=== Begin Enclosure ===

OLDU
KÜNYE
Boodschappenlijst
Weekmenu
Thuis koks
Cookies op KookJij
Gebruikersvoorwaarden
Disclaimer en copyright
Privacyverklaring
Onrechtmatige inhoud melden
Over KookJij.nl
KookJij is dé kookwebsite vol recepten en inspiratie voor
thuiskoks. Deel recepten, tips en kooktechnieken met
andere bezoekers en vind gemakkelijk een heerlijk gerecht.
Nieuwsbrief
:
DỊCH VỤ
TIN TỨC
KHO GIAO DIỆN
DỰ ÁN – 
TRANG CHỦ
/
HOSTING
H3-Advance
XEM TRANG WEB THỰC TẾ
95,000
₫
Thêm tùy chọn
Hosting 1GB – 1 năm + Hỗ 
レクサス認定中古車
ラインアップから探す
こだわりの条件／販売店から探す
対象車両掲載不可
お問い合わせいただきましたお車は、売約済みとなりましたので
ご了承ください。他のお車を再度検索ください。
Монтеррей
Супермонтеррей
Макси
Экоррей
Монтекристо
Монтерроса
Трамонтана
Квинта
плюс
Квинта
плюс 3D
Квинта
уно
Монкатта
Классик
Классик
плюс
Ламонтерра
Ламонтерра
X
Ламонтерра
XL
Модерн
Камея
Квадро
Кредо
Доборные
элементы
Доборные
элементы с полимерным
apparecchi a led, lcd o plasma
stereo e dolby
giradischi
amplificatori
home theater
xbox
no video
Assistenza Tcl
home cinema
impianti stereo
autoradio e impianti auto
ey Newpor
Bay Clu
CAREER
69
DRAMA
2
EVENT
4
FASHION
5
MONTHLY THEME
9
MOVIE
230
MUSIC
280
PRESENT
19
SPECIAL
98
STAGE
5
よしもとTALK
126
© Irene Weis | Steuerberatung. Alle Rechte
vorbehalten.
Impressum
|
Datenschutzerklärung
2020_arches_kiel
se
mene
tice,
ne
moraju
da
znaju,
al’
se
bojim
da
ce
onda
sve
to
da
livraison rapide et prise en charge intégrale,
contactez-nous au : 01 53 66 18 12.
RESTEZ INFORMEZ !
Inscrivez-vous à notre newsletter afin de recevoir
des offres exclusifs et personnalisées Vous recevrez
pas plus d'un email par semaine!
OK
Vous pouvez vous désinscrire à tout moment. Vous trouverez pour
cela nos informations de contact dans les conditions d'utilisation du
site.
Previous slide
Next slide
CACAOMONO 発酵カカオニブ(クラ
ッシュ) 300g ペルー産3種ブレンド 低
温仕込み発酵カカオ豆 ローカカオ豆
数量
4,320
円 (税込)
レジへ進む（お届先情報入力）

=== End Enclosure ===

◆ Work to be completed ◆
Check each line of the listing above for the word "KookJij". Then state how many lines have it, and nothing further.

◆ Completed exercise ◆
3